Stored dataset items
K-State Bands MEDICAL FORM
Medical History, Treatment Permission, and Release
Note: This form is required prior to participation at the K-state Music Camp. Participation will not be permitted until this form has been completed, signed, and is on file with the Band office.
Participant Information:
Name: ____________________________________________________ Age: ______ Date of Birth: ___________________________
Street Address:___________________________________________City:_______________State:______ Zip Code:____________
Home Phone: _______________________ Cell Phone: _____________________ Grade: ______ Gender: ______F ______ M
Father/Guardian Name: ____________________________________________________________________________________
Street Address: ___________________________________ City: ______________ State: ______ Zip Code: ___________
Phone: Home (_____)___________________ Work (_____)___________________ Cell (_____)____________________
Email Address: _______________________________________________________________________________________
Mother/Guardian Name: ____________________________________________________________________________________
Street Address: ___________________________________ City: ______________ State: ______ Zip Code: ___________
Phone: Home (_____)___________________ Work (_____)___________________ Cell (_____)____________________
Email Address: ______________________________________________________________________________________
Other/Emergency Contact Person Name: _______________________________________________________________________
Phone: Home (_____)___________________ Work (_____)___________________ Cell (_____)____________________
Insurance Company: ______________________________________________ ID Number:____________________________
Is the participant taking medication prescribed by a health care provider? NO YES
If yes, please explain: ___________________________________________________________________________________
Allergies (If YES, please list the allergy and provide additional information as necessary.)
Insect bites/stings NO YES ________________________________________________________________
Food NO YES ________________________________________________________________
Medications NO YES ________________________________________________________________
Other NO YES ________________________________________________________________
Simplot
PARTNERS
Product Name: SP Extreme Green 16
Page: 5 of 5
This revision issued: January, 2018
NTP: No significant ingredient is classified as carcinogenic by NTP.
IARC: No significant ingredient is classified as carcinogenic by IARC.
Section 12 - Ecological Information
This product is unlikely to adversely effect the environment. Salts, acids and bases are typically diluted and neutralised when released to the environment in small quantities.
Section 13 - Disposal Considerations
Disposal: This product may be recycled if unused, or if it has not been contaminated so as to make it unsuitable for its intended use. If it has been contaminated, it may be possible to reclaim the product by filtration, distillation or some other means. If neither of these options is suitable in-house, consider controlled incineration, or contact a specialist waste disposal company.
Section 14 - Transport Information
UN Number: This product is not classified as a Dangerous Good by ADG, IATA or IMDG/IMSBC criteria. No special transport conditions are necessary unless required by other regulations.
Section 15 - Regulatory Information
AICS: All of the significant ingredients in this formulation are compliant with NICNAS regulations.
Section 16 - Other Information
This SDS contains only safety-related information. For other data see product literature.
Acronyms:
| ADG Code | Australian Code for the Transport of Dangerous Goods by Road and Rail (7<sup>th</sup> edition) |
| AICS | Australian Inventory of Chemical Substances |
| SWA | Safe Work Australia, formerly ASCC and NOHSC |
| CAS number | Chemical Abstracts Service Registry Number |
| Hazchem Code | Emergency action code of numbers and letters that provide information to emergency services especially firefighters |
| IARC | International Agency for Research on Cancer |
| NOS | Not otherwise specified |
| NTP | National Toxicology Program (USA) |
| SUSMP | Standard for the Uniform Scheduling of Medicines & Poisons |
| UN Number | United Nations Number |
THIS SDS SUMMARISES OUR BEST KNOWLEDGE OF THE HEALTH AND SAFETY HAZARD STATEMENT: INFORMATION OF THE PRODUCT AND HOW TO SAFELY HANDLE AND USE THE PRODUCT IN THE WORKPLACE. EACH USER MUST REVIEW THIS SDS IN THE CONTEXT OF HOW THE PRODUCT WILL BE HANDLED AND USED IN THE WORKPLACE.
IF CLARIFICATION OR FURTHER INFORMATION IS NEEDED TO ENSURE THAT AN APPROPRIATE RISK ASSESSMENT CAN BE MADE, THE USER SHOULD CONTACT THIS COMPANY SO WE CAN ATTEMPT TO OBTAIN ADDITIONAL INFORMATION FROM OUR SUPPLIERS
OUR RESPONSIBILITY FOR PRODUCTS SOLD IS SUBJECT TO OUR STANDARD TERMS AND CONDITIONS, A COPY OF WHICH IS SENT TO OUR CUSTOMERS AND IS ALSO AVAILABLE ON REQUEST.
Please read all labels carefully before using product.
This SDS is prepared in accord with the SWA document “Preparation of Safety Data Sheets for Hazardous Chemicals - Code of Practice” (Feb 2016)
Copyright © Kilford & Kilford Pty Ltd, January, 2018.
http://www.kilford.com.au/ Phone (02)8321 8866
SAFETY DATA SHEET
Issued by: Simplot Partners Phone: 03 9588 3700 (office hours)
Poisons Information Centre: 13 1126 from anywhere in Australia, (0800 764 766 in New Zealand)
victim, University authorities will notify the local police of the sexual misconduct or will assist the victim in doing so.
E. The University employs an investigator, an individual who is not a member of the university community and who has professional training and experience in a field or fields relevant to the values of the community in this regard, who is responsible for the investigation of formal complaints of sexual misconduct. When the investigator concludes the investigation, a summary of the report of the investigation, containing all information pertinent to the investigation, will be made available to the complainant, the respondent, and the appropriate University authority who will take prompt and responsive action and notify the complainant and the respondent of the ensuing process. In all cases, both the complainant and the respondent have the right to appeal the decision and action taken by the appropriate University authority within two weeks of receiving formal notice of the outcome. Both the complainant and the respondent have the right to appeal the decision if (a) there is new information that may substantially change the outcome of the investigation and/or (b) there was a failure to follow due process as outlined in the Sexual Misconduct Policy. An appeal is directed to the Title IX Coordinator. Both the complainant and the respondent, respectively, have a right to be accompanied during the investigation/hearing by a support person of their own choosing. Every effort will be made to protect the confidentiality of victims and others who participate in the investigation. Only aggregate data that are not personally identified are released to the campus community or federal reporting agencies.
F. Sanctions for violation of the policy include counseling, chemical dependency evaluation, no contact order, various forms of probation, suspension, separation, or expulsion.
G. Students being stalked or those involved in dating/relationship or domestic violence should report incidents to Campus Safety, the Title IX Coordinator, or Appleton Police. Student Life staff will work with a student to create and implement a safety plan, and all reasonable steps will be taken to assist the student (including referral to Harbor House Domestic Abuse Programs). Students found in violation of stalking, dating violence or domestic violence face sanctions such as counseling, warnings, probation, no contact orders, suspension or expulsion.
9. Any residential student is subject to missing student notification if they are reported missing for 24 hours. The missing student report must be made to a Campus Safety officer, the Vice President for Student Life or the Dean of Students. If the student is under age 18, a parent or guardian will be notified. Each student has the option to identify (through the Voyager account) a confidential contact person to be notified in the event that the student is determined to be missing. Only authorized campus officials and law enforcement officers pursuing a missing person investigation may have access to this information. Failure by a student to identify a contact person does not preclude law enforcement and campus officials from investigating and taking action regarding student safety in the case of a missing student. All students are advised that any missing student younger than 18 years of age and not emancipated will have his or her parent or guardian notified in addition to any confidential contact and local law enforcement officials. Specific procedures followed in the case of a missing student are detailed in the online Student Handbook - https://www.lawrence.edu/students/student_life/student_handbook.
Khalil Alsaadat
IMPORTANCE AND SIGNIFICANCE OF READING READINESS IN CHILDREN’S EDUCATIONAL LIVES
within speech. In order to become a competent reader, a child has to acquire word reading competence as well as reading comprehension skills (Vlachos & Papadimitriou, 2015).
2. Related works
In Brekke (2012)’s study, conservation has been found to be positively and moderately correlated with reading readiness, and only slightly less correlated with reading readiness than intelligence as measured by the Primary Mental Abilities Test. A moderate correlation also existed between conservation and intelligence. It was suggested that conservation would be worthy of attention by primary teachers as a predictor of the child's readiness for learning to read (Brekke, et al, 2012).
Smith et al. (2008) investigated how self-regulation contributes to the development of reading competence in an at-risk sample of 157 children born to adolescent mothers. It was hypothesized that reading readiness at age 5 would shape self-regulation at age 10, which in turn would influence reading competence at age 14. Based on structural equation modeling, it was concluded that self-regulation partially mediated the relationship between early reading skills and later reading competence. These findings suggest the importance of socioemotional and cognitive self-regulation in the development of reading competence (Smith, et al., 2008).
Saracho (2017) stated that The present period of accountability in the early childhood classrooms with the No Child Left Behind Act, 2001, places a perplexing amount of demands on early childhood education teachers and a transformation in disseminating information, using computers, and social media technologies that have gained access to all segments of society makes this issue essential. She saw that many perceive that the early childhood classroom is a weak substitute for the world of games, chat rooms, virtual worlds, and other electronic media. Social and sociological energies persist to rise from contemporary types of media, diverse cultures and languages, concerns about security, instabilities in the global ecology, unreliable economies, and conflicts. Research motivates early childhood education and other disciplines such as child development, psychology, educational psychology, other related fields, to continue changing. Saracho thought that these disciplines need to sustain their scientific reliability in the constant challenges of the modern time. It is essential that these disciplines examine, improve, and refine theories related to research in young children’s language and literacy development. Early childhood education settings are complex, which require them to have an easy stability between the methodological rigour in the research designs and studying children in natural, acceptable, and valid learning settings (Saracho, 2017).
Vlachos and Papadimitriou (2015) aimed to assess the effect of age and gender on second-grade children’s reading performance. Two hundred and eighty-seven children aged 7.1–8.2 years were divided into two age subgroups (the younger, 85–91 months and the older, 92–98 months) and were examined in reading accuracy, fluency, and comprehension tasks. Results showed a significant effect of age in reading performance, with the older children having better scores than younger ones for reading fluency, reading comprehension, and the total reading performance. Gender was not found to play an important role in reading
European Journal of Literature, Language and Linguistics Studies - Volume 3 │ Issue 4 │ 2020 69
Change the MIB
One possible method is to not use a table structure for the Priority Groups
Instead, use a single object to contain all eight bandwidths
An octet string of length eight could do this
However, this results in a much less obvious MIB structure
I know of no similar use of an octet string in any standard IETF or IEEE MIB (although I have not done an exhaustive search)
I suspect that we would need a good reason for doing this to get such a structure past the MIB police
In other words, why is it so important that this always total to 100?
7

Action item
Your reply should be the number of lines in the entries that contain "Poisons", nothing more.

Expected answer
2